山(やま)の手(て)だね。山の手は麹町(こうじまち)かね。え? それじゃ、小石川(こいしかわ)? でなければ牛込(うしごめ)か四谷(よつや)でしょう」「まあそんな見当だろう。よく知ってるな」「こう見(め)えて、私(わっち)も江戸っ子だからね「道理(どうれ)で生粋(いなせ)だと思ったよ」
「えへへへへ。からっきし、どうも、人間もこうなっちゃ、みじめですぜ」「何でまたこんな田舎(いなか)へ流れ込んで来たのだい」
「ちげえねえ、旦那のおっしゃる通りだ。全く流れ込んだんだからね。すっかり食い詰めっちまって……」「もとから髪結床(かみゆいどこ)の
親方かね」
「親方じゃねえ、職人さ。え? 所かね。所は神田松永町(かんだまつながちょう)でさあ。なあに猫の
額(ひたい)見たような小さな汚ねえ町でさあ。旦那なんか知らねえはずさ。

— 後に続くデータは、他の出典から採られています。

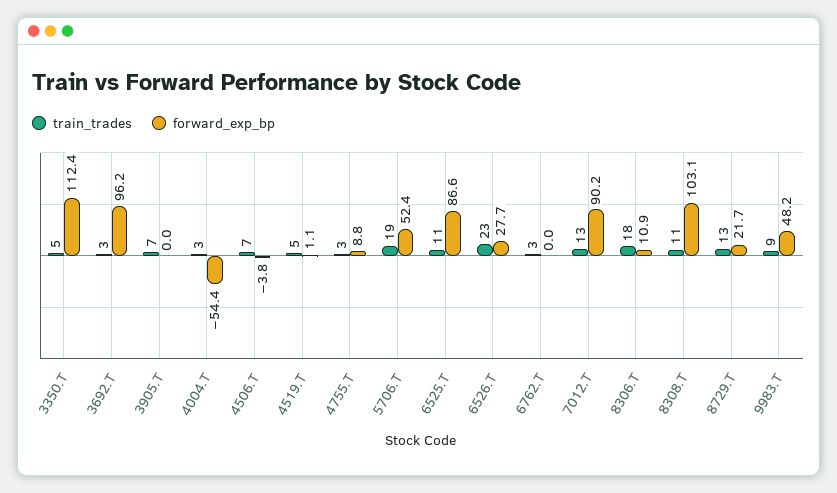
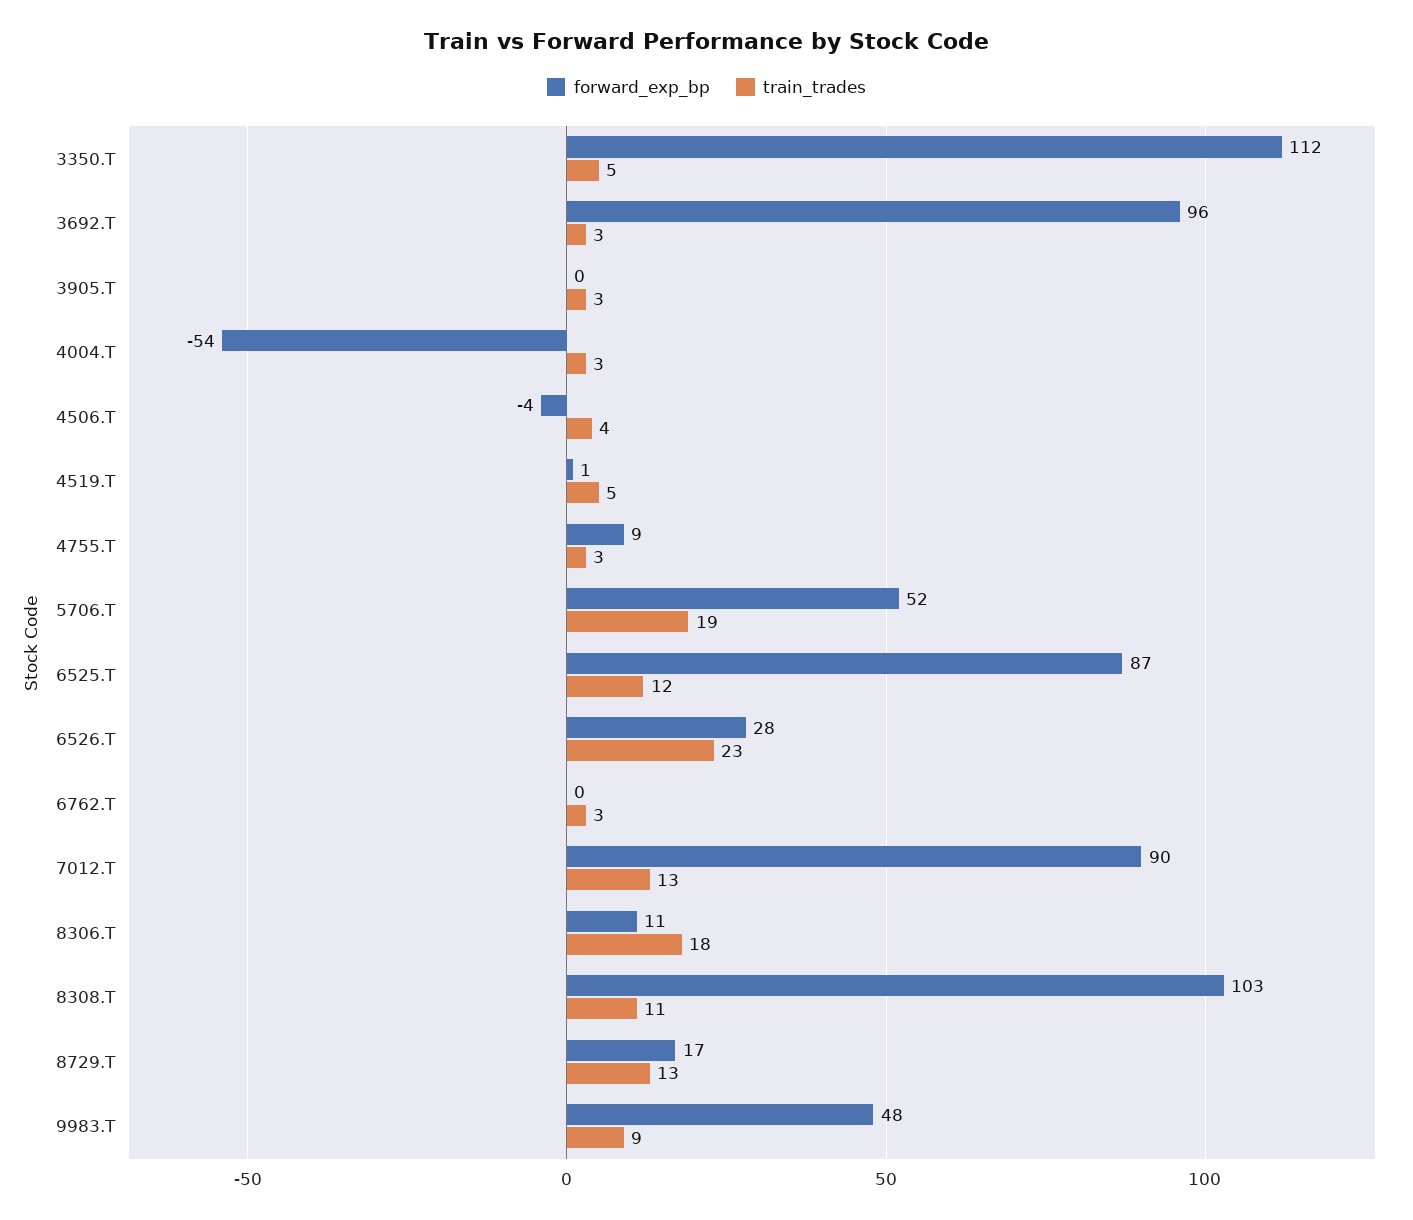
train_trades, 3905.T: 7 -> 3
train_trades, 4506.T: 7 -> 4
train_trades, 6525.T: 11 -> 12
forward_exp_bp, 8729.T: 21.7 -> 17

あすこに竜閑橋(りゅうかんばし)てえ橋がありましょう。
え? そいつも知らねえかね。竜閑橋ゃ、名代(なだい)な橋だがね」「おい、もう少し、石鹸(しゃぼん)を塗(つ)けてくれないか、痛くって、いけない」
「痛うがすかい。私(わっち)ゃ癇性(かんしょう)でね、どうも、こうやって、逆剃(さかずり)をかけて、一本一本髭(ひげ)の穴を掘らなくっちゃ、気が済まねえんだから、――なあに今時(いまどき)の職人なあ、剃(す)るんじゃねえ、撫(な)でるんだ。もう少しだ我慢おしなせえ」
「我慢は先(さっき)から、もうだいぶしたよ。御願だから、もう少し湯か石鹸をつけとくれ」「我慢しきれねえかね。そんなに痛かあねえはずだが。全体(ぜんてい)、髭があんまり、延び過ぎてるんだ」
やけに頬の肉をつまみ上げた手を、残念そうに放した親方は、棚(たな)の上から、薄(うす)っ片(ぺら)な赤い石鹸を取り卸(お)ろして、水のなかにちょっと浸(ひた)したと思ったら、それなり余の顔をまんべんなく一応撫で廻わした。裸石鹸を顔へ塗りつけられた事はあまりない。しかもそれを濡(ぬ)らした水は、幾日前(いくにちまえ)に汲(く)んだ、溜め置きかと考えると、余りぞっとしない。